Because astrocytes are widely distributed in the CNS and retain some of the original patterning information from their radial glial ancestors [35], they are regarded as ideal candidates for neuronal reprogramming. A number of transcription factors have been shown to successfully reprogram astrocytes into neurons in vitro or in vivo [4-7, 16-21], while the underlying mechanisms remain poorly understood. Transcriptional analysis at early stages of Ascl1- and Neurog2-mediated in vitro direct reprogramming of murine postnatal astrocytes into neurons showed that Ascl1 and Neurog2 rapidly elicited distinct neurogenic programs with only a small subset of shared target genes [36]. By western blotting and qRT-PCR analyses, we here found that NOTCH1 was an essential signaling pathway commonly regulated by Ascl1 and Neurog2 during reprogramming cultured astrocytes into neurons. NOTCH1 was markedly down-regulated upon forced expression of Ascl1 or Neurog2 in astrocytes. In our previous study, we showed that blocking of NOTCH1 signaling can significantly increase the efficiency of Ascl1- or Neurog2-mediated neuronal reprogramming from cultured astrocytes [27]. In the present study, strikingly, we observed that RNA interference or DAPT-mediated NOTCH1 inhibition alone was sufficient to elicit neuronal reprogramming from astrocytes in vitro.
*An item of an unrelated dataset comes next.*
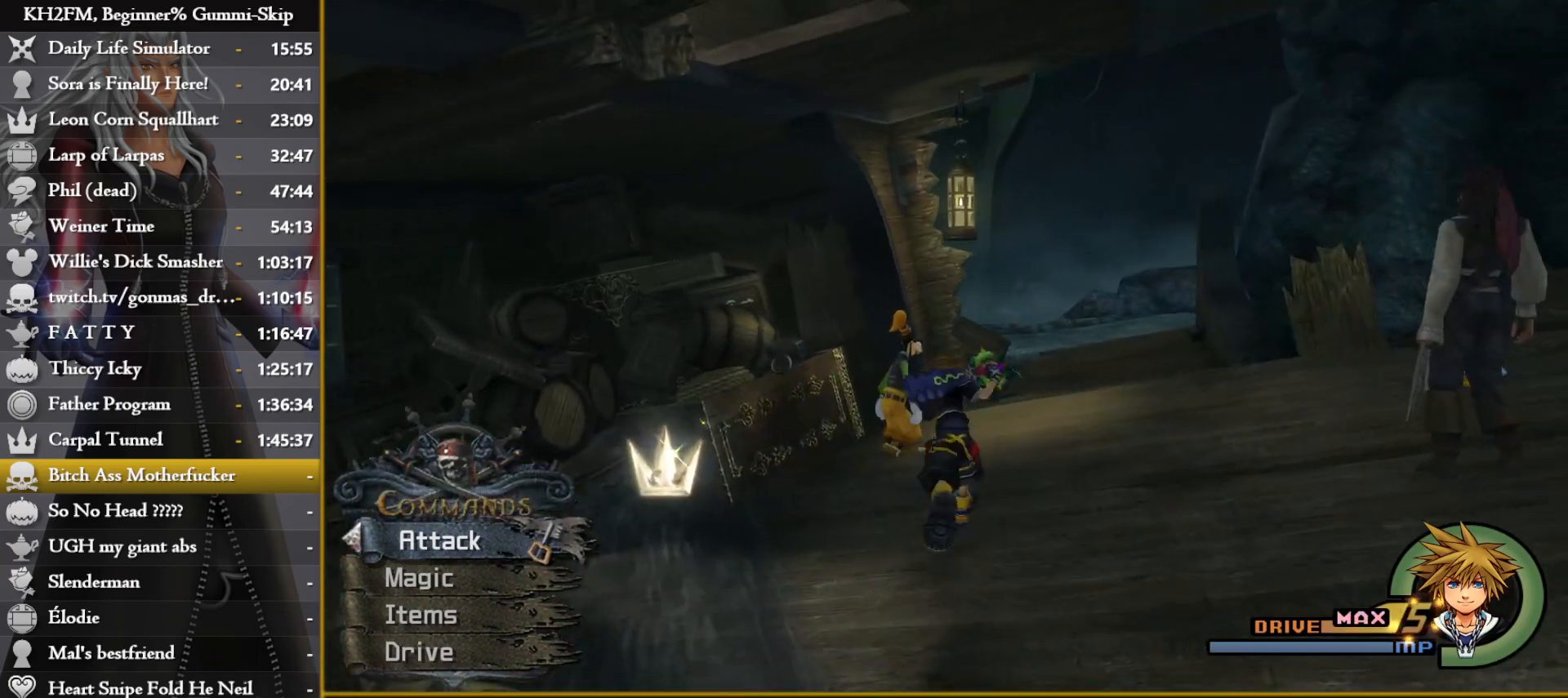
{"buttons": [], "left_stick": "center", "right_stick": "center", "events": [[83, "right_stick", "down-right"], [183, "right_stick", "center"], [267, "SQUARE", "down"], [350, "SQUARE", "up"], [417, "left_stick", "center"]]}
All these data suggest that NOTCH1 signaling in astrocytes functions as a key barrier in direct neuronal reprogramming.

After SCI, irreversible neuronal loss often leads to disastrous functional impairments and induction of endogenous neuroregeneration provides a promising strategy for spinal cord repair. Although reactive astrocytes in the injured spinal cord take on an NSC character, they fail to produce neurons in vivo. The in vitro findings prompted us to investigate whether NOTCH1 signaling also represented a repressor that restricted reactive astrocytes in their lineage. By immunohistochemistry and western blotting analysis, we showed that NOTCH1 expression was detected in resident astrocytes in intact spinal cord of adult mouse and enhanced in response to SCI, consistent with previous results in adult rat spinal cord [37]. Importantly, strong staining signals were observed in cell nuclei, providing evidence that the NOTCH1 signaling was activated in reactive astrocytes. When NOTCH1 in reactive astrocytes was knocked down by shRNA or inhibited by small molecule DAPT, DCX-positive neuroblasts were successfully induced in the damaged adult spinal cord. Fate-mapping analysis confirmed that these newborn neuroblasts were derived from resident spinal astrocytes. Furthermore, immunohistochemical analysis revealed that they could develop into mature neurons in the local environment of SCI. These findings indicate that NOTCH1 is also a key repressor of in vivo lineage conversion and high level of NOTCH1 signaling in reactive astrocytes make them refractory to neuronal reprogramming. Of note, although reactive astrocytes can be converted into neurons by NOTCH1 signaling blocking alone, the reprogramming efficiency is low in our current experimental conditions. Further optimization of the reprogramming strategy is necessary to generate more neurons that are required for SCI repair. In addition, future work is also required to examine the subtype of induced neurons and to confirm whether they are functional for repairing the damaged spinal cord.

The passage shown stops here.